### Exercise prompt:
Reproduce the case summary starting at "The dispute was" and ending at "(July 2, 1890).", switching "referee" to "special master".

### Provided passage:
■ ■ ■ ■ ■ ■ ■

Holding: The Court affirms that the two license agreements involving patented float spring tooth harrows are valid and enforceable between the parties and do not, on the facts found, violate the federal antitrust law.

Real World Impact:
  • Allows patent owners to enforce license territorial and pricing terms when facts do not show an illegal combination.
  • Prevents courts from assuming wider antitrust conspiracies without specific factual findings.
  • Limits challenges to such licenses to cases where a broader combination among competitors is proven.
Topics: patent licenses, antitrust law, interstate commerce, business contracts

Summary

Background

The dispute was between a company that owned United States patents for float spring tooth harrows and a manufacturer/dealer that had entered into license and sale agreements labeled A and B. A court referee found that the patent-owner acquired the patents and assigned rights in June 1891, that those transactions were paid for in the buyer’s stock, and that contracts A and B were made and treated as continuing agreements. The defendant argued that A and B were part of earlier, broader agreements that formed a countrywide combination to control manufacture, sale, and price, and that such a combination violated the act of Congress on trusts (July 2, 1890).

Reasoning

The Court considered whether the agreements, which explicitly dealt with manufacture, territorial sales, and set prices and therefore affected interstate commerce, were void under the federal anti‑trust statute. The opinion explained that patent ownership creates an exclusive property right and that patentees may sell or license their inventions and attach reasonable conditions. Reviewing the referee’s findings, the Court found no evidence that contracts A and B were linked to a larger illegal combination. Because the referee made no finding that other parties had signed similar agreements, the Court refused to assume undisclosed facts and held the contracts valid between the parties.

Real world impact

The decision permits patent owners and their licensees to enforce license terms—including territorial limits and price conditions—so long as the specific facts do not show an illegal combination. Manufacturers, licensees, and buyers in industries dominated by patents should understand that routine patent licenses will not automatically be treated as antitrust violations. The ruling is limited to the facts found by the referee; if evidence showed a broader agreement among many competitors, the result could differ.

Dissents or concurrances

Three Justices did not hear the argument and took no part in the decision; there is no written dissent or concurrence reported in the text.

■ ■ ■ ■ ■ ■ ■

### Supplied entries:
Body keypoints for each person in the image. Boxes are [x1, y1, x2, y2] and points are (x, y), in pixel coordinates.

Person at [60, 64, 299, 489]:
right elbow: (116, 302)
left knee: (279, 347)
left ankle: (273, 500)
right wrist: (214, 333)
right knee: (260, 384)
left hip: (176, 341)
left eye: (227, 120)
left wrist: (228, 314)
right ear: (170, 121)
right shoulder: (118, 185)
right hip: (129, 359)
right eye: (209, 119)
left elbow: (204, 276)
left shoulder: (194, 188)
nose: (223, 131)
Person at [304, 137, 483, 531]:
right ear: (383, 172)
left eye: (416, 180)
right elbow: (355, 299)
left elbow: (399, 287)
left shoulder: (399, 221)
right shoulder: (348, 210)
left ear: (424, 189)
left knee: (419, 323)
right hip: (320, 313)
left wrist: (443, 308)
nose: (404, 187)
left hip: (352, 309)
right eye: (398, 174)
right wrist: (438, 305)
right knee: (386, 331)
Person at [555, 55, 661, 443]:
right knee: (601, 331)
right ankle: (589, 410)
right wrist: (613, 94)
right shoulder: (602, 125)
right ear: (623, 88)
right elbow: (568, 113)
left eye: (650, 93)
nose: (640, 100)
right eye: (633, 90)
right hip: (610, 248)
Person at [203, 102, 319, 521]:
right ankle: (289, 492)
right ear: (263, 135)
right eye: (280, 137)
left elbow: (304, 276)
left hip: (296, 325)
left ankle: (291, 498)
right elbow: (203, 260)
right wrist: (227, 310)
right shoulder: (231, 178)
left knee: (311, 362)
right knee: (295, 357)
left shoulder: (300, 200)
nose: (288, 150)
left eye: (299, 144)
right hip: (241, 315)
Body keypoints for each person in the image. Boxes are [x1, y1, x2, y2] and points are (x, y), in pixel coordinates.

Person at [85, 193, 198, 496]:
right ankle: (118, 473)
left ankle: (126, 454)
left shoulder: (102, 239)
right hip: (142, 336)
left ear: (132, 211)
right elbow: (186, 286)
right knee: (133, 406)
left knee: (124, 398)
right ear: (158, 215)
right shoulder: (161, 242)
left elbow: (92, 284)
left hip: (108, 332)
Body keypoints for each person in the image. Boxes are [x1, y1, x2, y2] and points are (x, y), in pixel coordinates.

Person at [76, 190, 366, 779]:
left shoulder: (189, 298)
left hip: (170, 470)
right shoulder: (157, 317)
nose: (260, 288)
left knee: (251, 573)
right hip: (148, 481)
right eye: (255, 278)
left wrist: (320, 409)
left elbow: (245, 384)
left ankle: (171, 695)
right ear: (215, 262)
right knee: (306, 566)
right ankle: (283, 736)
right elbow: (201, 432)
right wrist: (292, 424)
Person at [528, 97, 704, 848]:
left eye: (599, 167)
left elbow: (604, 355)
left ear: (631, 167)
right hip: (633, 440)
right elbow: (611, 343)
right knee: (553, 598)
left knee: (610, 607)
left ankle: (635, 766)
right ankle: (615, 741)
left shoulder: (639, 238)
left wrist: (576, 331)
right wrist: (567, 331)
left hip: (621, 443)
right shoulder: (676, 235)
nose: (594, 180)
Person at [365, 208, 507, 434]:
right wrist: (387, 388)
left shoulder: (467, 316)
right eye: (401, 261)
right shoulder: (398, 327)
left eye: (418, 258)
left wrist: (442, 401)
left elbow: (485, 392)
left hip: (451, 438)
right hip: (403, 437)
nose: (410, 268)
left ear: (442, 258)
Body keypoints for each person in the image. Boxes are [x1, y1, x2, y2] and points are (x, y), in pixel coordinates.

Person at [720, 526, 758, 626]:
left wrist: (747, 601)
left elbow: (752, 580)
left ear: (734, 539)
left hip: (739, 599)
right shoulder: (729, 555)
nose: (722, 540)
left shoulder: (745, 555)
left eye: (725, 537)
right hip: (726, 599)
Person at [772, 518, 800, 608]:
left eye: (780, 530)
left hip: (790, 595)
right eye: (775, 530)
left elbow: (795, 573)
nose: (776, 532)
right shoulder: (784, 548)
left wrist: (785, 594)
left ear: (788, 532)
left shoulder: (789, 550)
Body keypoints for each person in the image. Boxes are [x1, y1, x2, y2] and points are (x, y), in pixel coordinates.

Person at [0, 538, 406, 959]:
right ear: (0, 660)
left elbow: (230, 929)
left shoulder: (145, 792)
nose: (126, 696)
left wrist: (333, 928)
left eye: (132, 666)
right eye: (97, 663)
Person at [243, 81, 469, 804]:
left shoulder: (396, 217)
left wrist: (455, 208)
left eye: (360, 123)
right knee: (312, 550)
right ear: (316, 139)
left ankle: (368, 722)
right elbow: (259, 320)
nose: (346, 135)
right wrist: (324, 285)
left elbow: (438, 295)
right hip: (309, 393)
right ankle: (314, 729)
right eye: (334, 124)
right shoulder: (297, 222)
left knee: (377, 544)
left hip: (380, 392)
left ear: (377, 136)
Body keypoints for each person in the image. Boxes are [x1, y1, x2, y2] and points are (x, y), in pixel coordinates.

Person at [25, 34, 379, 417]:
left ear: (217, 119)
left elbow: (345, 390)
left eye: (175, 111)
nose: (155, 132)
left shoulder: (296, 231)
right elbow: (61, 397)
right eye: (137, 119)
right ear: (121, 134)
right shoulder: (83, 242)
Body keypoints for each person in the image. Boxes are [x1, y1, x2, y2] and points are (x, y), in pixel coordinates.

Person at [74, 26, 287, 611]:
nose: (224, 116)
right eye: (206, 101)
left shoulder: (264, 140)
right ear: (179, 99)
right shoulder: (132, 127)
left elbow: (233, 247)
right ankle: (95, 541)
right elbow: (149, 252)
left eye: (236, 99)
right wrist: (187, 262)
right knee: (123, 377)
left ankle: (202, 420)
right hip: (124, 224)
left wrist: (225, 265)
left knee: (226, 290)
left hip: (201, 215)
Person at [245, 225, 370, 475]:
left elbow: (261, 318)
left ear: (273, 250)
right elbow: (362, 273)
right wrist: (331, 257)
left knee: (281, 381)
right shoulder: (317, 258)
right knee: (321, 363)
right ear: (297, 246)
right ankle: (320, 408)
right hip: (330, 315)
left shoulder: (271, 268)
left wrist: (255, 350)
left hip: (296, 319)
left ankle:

■ ■ ■ ■ ■ ■ ■

### Written solution:
The dispute was between a company that owned United States patents for float spring tooth harrows and a manufacturer/dealer that had entered into license and sale agreements labeled A and B. A court special master found that the patent-owner acquired the patents and assigned rights in June 1891, that those transactions were paid for in the buyer’s stock, and that contracts A and B were made and treated as continuing agreements. The defendant argued that A and B were part of earlier, broader agreements that formed a countrywide combination to control manufacture, sale, and price, and that such a combination violated the act of Congress on trusts (July 2, 1890).